- JOB -
Please print the data below again, line for line, without changing anything.

- STORED ROWS -

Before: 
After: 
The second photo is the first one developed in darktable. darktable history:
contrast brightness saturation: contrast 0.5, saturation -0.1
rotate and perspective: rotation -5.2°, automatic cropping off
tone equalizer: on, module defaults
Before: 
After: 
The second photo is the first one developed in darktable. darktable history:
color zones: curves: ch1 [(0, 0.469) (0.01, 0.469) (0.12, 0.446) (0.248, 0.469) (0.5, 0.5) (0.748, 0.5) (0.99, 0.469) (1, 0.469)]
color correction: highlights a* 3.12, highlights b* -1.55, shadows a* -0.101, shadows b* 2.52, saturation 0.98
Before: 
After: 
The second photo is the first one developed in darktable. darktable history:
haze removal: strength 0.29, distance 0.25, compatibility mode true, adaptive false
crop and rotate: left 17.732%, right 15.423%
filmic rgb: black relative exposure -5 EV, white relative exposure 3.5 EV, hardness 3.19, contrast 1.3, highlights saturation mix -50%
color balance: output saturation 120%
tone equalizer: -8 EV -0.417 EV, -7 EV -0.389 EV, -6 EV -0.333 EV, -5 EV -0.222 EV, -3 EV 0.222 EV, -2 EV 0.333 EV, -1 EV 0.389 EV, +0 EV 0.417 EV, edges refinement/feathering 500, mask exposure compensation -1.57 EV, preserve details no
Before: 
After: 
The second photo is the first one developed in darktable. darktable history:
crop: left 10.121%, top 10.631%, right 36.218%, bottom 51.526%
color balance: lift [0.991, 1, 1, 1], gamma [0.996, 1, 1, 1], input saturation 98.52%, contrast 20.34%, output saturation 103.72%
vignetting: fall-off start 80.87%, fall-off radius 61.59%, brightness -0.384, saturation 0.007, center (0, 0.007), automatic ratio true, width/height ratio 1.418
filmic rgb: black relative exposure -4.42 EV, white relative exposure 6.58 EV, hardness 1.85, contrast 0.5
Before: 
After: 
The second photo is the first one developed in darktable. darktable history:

- THE RESPONSE -
Before: 
After: 
The second photo is the first one developed in darktable. darktable history:
contrast brightness saturation: contrast 0.5, saturation -0.1
rotate and perspective: rotation -5.2°, automatic cropping off
tone equalizer: on, module defaults
Before: 
After: 
The second photo is the first one developed in darktable. darktable history:
color zones: curves: ch1 [(0, 0.469) (0.01, 0.469) (0.12, 0.446) (0.248, 0.469) (0.5, 0.5) (0.748, 0.5) (0.99, 0.469) (1, 0.469)]
color correction: highlights a* 3.12, highlights b* -1.55, shadows a* -0.101, shadows b* 2.52, saturation 0.98
Before: 
After: 
The second photo is the first one developed in darktable. darktable history:
haze removal: strength 0.29, distance 0.25, compatibility mode true, adaptive false
crop and rotate: left 17.732%, right 15.423%
filmic rgb: black relative exposure -5 EV, white relative exposure 3.5 EV, hardness 3.19, contrast 1.3, highlights saturation mix -50%
color balance: output saturation 120%
tone equalizer: -8 EV -0.417 EV, -7 EV -0.389 EV, -6 EV -0.333 EV, -5 EV -0.222 EV, -3 EV 0.222 EV, -2 EV 0.333 EV, -1 EV 0.389 EV, +0 EV 0.417 EV, edges refinement/feathering 500, mask exposure compensation -1.57 EV, preserve details no
Before: 
After: 
The second photo is the first one developed in darktable. darktable history:
crop: left 10.121%, top 10.631%, right 36.218%, bottom 51.526%
color balance: lift [0.991, 1, 1, 1], gamma [0.996, 1, 1, 1], input saturation 98.52%, contrast 20.34%, output saturation 103.72%
vignetting: fall-off start 80.87%, fall-off radius 61.59%, brightness -0.384, saturation 0.007, center (0, 0.007), automatic ratio true, width/height ratio 1.418
filmic rgb: black relative exposure -4.42 EV, white relative exposure 6.58 EV, hardness 1.85, contrast 0.5
Before: 
After: 
The second photo is the first one developed in darktable. darktable history:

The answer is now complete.